Une Montagne en mal d’enfant
Jetait une clameur si haute,
Que chacun au bruit accourant
Crut qu’elle accoucherait, sans faute,
D’une Cité plus grosse que Paris :
Elle accoucha d’une Souris.
Quand je songe à cette Fable
Dont le récit est menteur
Et le sens est véritable,
Je me figure un Auteur
Qui dit : Je chanterai la guerre
Que firent les Titans au Maître du tonnerre.
C’est promettre beaucoup : mais qu’en sort-il souvent ?
Du vent.
Autre analyse:
Analyses de Chamfort – 1796.
V. 8. Dont le récit est menteur, Et le sens est véritable.
Toutes les fables , quand elles sont bien faites , doivent être dans le même cas , et cacher un sens vrai sous le récit d’une action inventée. D’où vient donc La Fontaine n’applique-t-il cette réflexion qu’à l’Apologue actuel ? Serait-ce qu’une montagne prête d’accoucher lui aurait paru plus contraire à la vraisemblance qu’une lime qui adresse la parole à un serpent ? Cela serait une grande bonhommie.
V. 14. Du vent.
Ce vers de deux syllabes fait ici un effet très-agréable ; et on ne peut exprimer mieux la nullité de la production annoncée avec faste. (La Montagne qui accouche).
Commentaires de MNS Guillon – 1803.
(1) Rabelais : « La mocquerie est telle que de la Montaigne d’Horace, laquelle crioit et lamentoit énormément comme femme en travail d’enfant. A son cry et lamentation, accourut tout le voisinage, en expectation de voir quelque admirable et monstrueux enfantement; mais enfin ne nasquit d’elle qu’une petite Souris ». Horace a renfermé ce sujet dans un seul vers , qui est un modèle inimitable de précision et d’harmonie imitative. Le ridiculus mus a été imité par La Fontaine dans ces derniers mots: Mais qu’en sort-il souvent ?
Du vent.
Peut-être Boileau est-il aussi précis qu’Horace, mais moins pittoresque :
La Montagne en travail enfante une Souris. (Art. Poé t. ch. 3.)
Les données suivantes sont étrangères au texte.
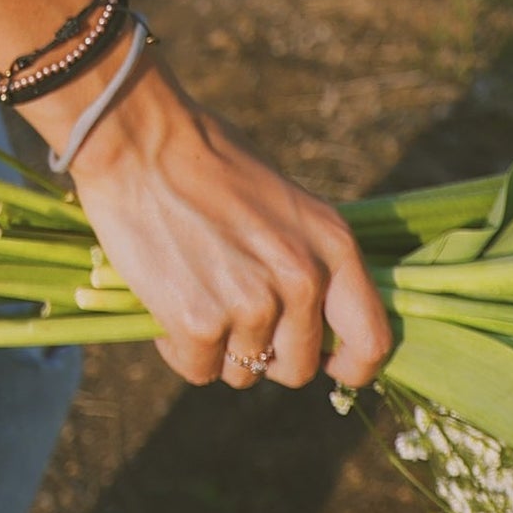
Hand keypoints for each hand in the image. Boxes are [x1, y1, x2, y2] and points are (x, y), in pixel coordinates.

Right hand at [67, 64, 392, 392]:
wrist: (140, 141)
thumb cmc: (207, 160)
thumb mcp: (284, 202)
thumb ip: (308, 258)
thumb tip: (314, 318)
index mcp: (334, 245)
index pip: (372, 341)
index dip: (348, 364)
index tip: (323, 360)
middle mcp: (302, 280)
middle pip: (298, 367)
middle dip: (265, 352)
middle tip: (230, 312)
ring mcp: (252, 305)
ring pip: (244, 371)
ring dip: (218, 346)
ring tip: (193, 291)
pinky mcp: (200, 323)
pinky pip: (199, 370)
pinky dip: (179, 348)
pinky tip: (167, 301)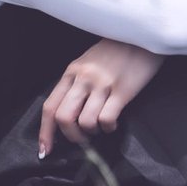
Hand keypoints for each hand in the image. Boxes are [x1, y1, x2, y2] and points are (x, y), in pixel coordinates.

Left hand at [38, 38, 164, 157]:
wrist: (141, 35)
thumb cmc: (115, 51)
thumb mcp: (87, 62)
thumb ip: (75, 83)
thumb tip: (66, 114)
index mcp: (71, 72)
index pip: (50, 107)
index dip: (46, 132)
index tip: (46, 150)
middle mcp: (83, 78)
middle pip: (63, 117)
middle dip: (71, 136)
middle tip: (81, 140)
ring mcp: (102, 84)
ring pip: (85, 122)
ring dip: (92, 133)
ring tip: (100, 127)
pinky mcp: (122, 91)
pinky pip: (107, 119)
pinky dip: (108, 128)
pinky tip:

La fable de Boursault est plus chargée en description : ce n’étoit point une saillie, c’étoit un tableau que son genre exigeoit de lui. Hagedorn , pour se donner plus de carrière, imagine une espèce d’ordre composite ; et il faut lui savoir au moins gré d’avoir reculé les bornes de l’art. Nous avons eu déjà occasion de parler de cette fable.